• [Goal of the exercise]: Set down, exactly as written, every line from the one containing "Los episodios de la temporada 1" through the end of the listing.

··· Information provided

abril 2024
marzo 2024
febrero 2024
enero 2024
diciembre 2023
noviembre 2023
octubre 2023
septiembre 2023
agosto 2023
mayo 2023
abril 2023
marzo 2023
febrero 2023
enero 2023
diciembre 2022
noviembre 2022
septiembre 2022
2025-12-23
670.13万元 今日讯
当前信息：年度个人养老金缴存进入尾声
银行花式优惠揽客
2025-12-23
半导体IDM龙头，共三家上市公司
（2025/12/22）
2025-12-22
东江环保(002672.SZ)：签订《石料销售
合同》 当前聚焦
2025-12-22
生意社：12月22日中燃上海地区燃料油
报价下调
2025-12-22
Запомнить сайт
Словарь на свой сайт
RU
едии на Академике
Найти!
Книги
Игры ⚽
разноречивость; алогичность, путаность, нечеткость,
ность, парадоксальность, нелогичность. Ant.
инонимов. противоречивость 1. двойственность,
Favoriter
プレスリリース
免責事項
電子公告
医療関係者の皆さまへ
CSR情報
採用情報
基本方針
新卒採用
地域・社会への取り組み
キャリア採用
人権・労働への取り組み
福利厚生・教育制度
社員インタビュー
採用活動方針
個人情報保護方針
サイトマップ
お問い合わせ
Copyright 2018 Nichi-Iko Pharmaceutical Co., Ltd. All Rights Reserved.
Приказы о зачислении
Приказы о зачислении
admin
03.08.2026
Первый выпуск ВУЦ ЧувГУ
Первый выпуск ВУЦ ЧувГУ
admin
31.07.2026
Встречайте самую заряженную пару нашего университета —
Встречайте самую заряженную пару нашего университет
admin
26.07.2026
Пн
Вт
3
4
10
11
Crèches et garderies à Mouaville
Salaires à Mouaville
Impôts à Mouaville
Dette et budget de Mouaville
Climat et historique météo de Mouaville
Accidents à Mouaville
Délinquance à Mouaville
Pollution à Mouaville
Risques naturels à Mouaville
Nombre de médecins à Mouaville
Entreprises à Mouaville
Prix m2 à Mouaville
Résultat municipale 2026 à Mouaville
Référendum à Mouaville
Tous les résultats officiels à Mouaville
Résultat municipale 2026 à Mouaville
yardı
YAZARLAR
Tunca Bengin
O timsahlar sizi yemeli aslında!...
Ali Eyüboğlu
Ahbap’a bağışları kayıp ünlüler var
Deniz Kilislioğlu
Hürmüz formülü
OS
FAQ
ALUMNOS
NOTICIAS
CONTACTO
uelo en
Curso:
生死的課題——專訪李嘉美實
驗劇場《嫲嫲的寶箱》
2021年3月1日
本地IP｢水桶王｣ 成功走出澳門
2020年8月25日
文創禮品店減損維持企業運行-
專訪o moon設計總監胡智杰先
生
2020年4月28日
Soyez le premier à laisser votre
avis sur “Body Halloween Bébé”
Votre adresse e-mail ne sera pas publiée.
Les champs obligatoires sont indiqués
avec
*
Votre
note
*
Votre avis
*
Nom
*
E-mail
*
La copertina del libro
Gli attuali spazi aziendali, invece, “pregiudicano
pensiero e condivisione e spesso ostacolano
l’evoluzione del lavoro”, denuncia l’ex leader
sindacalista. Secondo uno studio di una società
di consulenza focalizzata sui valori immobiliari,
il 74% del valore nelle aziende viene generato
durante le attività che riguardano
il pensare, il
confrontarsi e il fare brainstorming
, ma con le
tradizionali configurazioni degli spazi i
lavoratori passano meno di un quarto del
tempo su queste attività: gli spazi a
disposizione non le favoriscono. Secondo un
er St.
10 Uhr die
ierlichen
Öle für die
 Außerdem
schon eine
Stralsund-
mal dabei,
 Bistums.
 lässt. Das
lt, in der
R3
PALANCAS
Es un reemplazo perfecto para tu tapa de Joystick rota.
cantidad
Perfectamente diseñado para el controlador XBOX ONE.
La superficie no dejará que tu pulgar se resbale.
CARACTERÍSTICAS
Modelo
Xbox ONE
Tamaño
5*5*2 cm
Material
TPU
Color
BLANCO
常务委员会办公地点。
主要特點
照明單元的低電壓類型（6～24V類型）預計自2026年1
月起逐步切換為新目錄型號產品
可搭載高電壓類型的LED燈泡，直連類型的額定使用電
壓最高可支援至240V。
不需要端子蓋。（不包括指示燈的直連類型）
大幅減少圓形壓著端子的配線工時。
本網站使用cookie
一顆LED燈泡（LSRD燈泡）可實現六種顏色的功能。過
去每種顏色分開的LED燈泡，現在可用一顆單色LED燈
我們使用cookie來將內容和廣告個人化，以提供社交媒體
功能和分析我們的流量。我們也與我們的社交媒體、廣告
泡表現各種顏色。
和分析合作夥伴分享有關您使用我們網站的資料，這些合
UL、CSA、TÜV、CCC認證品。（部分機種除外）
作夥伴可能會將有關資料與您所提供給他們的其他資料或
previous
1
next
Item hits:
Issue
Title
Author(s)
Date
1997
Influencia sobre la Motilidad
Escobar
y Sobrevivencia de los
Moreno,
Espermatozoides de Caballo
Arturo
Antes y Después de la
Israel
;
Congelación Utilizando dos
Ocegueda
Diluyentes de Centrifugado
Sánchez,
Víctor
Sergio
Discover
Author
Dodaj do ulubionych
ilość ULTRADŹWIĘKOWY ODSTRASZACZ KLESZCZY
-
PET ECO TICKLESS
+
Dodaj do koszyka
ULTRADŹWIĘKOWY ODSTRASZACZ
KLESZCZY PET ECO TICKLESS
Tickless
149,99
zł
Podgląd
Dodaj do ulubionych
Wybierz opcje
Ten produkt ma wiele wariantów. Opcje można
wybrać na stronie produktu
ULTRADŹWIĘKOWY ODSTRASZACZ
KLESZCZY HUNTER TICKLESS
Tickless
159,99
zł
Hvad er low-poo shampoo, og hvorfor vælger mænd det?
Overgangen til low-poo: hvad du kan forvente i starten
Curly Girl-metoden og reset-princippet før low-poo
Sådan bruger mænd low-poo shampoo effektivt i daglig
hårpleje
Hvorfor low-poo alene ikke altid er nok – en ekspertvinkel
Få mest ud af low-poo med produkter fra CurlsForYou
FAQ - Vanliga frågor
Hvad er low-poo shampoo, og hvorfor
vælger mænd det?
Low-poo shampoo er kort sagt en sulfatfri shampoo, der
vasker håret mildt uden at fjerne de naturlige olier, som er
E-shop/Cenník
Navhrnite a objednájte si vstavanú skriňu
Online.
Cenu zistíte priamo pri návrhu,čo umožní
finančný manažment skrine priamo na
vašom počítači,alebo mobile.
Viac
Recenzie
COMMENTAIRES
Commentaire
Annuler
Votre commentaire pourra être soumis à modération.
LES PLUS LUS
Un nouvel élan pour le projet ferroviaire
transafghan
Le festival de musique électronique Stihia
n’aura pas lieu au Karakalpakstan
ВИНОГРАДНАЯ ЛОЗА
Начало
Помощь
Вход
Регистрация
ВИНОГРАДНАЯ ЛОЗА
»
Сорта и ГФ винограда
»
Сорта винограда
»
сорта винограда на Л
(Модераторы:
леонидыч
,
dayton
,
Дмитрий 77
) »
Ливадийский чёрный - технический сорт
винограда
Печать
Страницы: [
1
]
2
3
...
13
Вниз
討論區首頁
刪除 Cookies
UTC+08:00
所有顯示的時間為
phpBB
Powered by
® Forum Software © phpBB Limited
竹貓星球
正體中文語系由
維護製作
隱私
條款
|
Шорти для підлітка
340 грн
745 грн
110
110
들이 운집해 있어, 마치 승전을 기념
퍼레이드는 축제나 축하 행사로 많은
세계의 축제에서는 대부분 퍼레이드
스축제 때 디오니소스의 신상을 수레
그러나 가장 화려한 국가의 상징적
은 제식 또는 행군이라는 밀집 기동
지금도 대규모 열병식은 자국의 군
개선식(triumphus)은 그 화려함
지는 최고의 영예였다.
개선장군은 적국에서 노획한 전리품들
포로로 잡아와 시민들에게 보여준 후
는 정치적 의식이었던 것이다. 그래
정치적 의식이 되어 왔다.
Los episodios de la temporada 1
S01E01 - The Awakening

······

• [Task answer]:
Los episodios de la temporada 1
S01E01 - The Awakening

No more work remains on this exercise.